#### [CHALLENGE A]
Output the passage from the text on regex assertions starting with "The assertion $" and going on through "(word boundary) matches.", reproduced word for word.

#### [TEXT SEGMENT]
— Start —

Assertions match conditions, rather than substrings of the input string. They never consume any characters from the input. Each Assertion is one of the following.

Assertion ::

^
$
\ b
\ B
( ? = Disjunction )
( ? ! Disjunction )

The assertion ^ (beginning of line) matches.

1) The position that immediately follows a LineTerminator character. (if supported, see LWG issue 2343)
2) The beginning of the input (unless std::regex_constants::match_not_bol(C++ only) is enabled)

The assertion $ (end of line) matches.

1) The position of a LineTerminator character (if supported, see LWG issue 2343)
2) The end of the input (unless std::regex_constants::match_not_eol)(C++ only) is enabled)

In the two assertions above and in the Atom . below, LineTerminator is one of the following four charactes: U+000A (\n or line feed), U+000D (\r or carriage return), U+2028 (line separator), or U+2029 (paragraph separator).

The assertion \b (word boundary) matches.

1) The beginning of a word (current character is a letter, digit, or underscore, and the previous character is not)
2) The end of a word (current character is not a letter, digit, or underscore, and the previous character is one of those)
3) The beginning of input if the first character is a letter, digit, or underscore (unless std::regex_constants::match_not_bow(C++ only) is enabled))
4) The end of input if the last character is a letter, digit, or underscore (unless std::regex_constants::match_not_eow(C++ only) is enabled))

The assertion \B (negative word boundary) matches everything EXCEPT the following.

1) The beginning of a word (current character is a letter, digit, or underscore, and the previous character is not one of those or does not exist)

— End —

#### [CHALLENGE B]
Count the lines of the rows below that contain the string "Format", treating uppercase and lowercase as different. Give only the number.

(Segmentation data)
— Start —

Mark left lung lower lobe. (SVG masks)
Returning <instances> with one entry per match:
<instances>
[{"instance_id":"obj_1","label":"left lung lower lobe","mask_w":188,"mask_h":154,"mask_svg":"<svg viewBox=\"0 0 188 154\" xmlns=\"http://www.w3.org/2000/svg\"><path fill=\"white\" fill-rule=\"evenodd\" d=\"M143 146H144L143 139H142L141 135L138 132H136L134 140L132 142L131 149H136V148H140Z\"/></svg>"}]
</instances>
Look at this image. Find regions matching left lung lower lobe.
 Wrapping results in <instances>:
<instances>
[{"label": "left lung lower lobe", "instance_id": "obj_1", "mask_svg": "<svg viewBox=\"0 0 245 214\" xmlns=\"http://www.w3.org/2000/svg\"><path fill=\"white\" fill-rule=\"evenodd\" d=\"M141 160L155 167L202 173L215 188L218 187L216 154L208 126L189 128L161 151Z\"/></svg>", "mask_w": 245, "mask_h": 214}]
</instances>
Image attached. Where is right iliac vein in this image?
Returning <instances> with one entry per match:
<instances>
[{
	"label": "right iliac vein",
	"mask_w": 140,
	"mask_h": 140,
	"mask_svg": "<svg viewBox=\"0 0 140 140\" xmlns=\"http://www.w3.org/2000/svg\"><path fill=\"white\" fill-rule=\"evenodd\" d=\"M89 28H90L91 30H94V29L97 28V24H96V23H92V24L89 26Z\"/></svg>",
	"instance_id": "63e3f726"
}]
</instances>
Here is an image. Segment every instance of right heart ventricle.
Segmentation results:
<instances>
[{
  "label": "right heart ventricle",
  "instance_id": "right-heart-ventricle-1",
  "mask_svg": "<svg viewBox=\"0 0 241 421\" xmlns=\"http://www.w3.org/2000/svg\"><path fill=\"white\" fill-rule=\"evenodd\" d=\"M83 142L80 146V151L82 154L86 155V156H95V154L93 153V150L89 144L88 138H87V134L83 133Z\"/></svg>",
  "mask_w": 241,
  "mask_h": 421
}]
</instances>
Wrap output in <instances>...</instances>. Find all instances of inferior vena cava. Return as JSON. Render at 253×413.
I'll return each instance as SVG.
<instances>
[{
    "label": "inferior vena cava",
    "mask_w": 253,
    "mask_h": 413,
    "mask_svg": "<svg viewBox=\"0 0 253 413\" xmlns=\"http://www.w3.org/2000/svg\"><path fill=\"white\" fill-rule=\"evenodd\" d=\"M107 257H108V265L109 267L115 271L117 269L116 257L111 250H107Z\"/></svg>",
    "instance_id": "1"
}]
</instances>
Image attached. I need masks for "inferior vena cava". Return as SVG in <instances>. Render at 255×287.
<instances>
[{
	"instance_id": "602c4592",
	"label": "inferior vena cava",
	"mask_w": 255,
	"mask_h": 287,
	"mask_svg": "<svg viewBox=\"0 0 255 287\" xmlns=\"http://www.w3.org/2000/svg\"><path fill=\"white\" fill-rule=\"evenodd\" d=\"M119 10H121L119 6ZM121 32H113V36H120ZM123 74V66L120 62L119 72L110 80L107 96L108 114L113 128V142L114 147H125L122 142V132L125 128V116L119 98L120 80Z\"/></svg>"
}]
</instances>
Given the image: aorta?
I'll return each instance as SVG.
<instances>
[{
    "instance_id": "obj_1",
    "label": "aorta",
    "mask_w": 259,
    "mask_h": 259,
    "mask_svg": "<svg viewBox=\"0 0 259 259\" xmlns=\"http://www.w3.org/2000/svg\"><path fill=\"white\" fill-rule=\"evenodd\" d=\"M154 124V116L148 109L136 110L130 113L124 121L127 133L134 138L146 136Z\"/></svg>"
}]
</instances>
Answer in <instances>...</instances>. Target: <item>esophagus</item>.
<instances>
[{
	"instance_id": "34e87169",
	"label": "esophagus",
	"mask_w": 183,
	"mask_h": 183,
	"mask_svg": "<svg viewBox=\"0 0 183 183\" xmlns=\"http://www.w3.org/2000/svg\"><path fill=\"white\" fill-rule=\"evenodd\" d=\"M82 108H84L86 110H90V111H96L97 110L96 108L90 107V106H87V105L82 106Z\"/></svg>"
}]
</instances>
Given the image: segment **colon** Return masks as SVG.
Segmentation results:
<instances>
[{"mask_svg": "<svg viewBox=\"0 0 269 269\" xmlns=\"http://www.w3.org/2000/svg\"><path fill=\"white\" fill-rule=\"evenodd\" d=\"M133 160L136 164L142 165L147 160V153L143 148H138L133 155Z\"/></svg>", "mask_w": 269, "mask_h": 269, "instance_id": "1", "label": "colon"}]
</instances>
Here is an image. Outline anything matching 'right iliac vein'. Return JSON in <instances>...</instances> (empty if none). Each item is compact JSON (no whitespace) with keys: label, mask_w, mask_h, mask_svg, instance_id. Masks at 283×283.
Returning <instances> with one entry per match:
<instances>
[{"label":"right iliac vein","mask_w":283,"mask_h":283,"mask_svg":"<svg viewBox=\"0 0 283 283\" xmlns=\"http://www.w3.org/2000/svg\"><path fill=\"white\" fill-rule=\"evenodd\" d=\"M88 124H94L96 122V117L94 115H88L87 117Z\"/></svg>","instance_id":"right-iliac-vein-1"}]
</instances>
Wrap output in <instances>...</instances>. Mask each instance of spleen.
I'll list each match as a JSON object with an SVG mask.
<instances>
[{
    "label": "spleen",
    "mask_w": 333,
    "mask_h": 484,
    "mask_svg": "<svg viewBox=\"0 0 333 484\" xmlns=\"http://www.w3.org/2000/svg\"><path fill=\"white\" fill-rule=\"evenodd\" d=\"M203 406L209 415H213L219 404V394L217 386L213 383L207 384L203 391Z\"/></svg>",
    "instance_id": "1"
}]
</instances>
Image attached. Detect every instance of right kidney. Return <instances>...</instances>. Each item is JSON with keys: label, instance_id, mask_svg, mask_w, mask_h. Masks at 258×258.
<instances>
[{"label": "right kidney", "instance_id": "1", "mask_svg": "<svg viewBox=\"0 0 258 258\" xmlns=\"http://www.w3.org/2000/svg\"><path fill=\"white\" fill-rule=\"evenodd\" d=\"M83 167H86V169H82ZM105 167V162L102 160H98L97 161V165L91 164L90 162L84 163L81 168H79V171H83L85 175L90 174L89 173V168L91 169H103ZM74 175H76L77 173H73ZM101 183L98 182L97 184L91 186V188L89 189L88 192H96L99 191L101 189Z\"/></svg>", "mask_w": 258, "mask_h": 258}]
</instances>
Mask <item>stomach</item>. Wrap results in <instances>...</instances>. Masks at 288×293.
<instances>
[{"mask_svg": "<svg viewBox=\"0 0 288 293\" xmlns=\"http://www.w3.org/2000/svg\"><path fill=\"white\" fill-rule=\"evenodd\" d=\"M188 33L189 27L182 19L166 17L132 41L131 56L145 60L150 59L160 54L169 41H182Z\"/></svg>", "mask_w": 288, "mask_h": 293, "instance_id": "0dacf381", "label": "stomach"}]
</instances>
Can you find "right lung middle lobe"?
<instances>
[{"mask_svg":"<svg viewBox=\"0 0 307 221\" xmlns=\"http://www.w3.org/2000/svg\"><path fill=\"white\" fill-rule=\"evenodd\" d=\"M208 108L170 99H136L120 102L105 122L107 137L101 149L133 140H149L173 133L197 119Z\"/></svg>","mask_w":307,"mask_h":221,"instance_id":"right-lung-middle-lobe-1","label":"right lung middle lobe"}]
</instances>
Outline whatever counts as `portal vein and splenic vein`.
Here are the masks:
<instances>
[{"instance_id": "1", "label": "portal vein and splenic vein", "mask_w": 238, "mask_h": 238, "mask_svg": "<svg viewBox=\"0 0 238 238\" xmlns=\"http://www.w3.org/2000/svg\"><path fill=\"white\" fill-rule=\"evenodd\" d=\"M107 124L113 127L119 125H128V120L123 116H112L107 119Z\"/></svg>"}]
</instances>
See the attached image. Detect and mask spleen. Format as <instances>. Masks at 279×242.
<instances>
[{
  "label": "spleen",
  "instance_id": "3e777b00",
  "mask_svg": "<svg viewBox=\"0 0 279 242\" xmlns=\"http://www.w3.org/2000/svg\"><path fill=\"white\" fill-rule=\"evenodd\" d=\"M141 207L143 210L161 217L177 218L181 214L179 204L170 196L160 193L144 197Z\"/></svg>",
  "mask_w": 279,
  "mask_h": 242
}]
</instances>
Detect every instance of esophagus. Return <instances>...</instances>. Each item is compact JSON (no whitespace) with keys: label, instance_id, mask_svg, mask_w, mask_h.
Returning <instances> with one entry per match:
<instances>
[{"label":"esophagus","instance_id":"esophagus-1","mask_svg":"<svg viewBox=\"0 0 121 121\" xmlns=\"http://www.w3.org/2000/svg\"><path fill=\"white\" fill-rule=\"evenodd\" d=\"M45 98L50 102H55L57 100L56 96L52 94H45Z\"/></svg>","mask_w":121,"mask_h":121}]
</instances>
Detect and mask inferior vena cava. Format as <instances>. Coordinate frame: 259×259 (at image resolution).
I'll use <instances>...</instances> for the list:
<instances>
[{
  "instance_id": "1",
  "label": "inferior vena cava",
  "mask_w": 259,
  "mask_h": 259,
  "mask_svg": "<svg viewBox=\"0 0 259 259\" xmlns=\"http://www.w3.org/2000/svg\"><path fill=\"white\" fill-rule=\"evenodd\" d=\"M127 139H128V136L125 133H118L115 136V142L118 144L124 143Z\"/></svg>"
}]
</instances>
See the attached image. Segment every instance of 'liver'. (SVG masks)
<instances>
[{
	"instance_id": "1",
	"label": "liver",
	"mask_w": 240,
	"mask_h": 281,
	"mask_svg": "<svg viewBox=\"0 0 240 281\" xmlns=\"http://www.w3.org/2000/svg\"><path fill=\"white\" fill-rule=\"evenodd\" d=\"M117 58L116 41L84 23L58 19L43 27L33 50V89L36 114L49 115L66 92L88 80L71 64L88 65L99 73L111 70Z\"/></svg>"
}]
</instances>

— End —

#### [TASK RESPONSE A]
The assertion $ (end of line) matches.

1) The position of a LineTerminator character (if supported, see LWG issue 2343)
2) The end of the input (unless std::regex_constants::match_not_eol)(C++ only) is enabled)

In the two assertions above and in the Atom . below, LineTerminator is one of the following four charactes: U+000A (\n or line feed), U+000D (\r or carriage return), U+2028 (line separator), or U+2029 (paragraph separator).

The assertion \b (word boundary) matches.

#### [TASK RESPONSE B]
2